Guru Dutt

Guru Dutt

Guru Dutt (1925-1964) was "an Indian film director, producer, actor, choreographer, and writer. He is regarded as one of the greatest filmmakers of Indian cinema," says Wikipedia.

When Jacques remarked that All the world’s a stage, he divided a man’s life into 7 ages, with acts 3-6 representing adult life: the lover, the soldier, the justice and the retiree. Jacques was a pessimist of course; like most Westerners he divided life up by one’s profession.

In Hinduism’s purusharthas, there is a different scheme: pleasure (kama), worldly success (artha), duty and responsibility (dharma) and liberation (moksha). Indian philosophers are mostly optimists: liberation is a lot better than second childhood, sans everything.

For John Lennon and Guru Dutt, pleasure lasted through their mid-20’s; work and success dominated their mid-20’s through 40 when they died. For those who make it past 40, that is when consciousness of dharma sets in and when most writers and artists start saying interesting things about sex (up till then they have been busy doing it or wishing they were doing it). But if sex diminishes at 40, why do away with it altogether and become celibate?

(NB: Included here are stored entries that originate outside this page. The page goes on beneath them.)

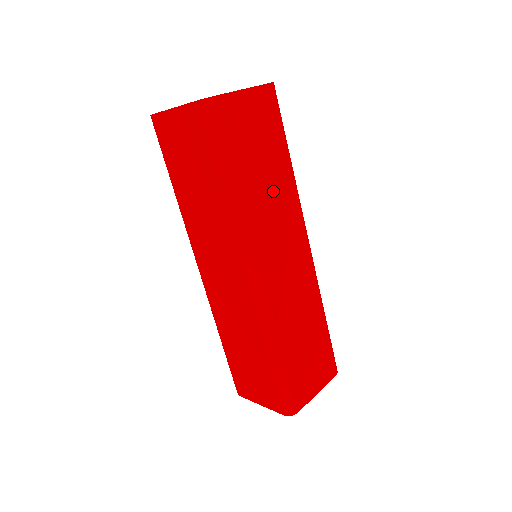
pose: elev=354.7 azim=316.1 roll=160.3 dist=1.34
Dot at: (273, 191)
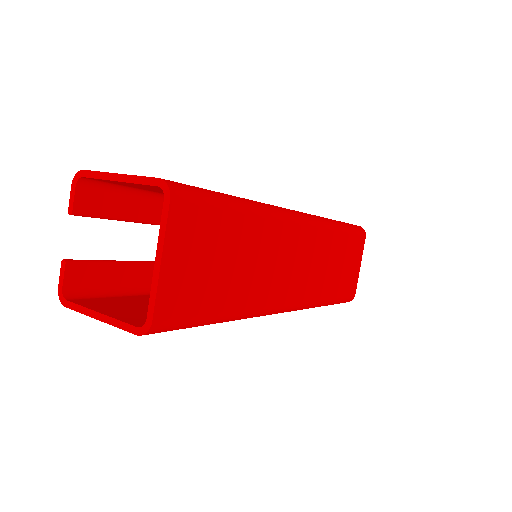
Dot at: (254, 256)
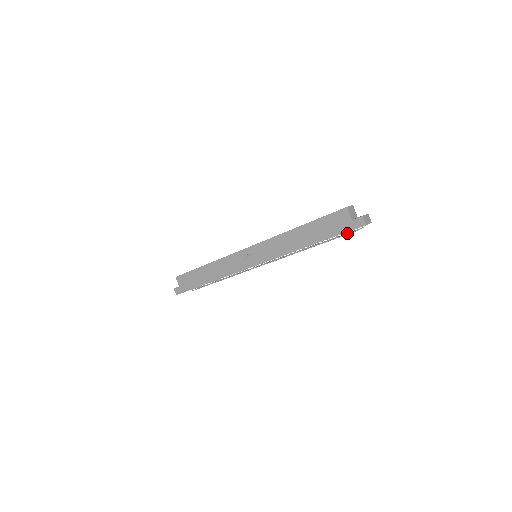
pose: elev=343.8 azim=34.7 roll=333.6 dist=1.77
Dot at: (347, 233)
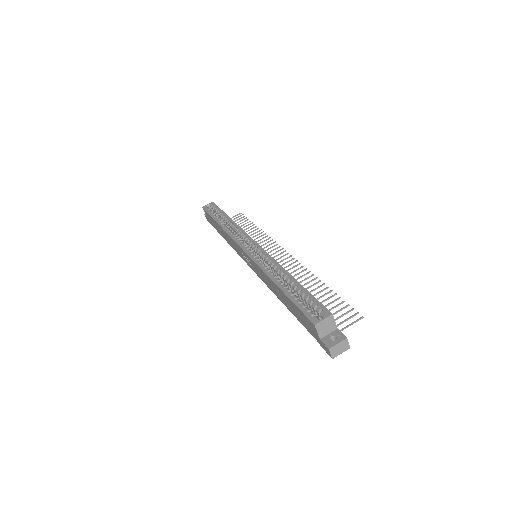
Dot at: occluded
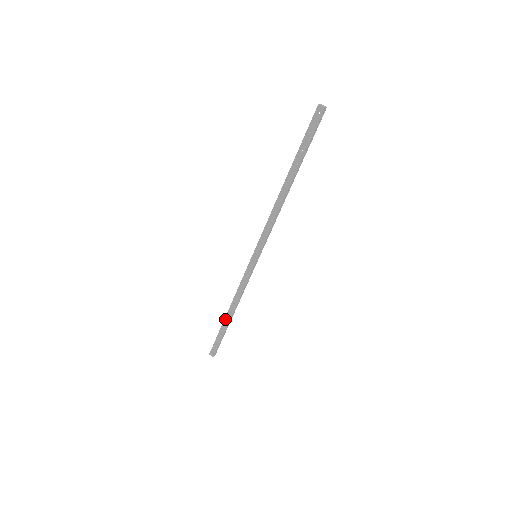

Ahab in Melville's Moby-Dick seems to have been influenced by this kind of thinking in this Shakespearean soliloquy from the wonderful Chapter 114: "The Gilder":

There is no steady unretracing progress in this life; we do not advance through fixed gradations, and at the last one pause: - through infancy's unconscious spell, boyhood's thoughtless faith, adolescence' doubt (the common doom), then scepticism, then disbelief, resting at last in manhood's pondering repose of If. But once gone through, we trace the round again; and are infants, boys, and men, and Ifs eternally.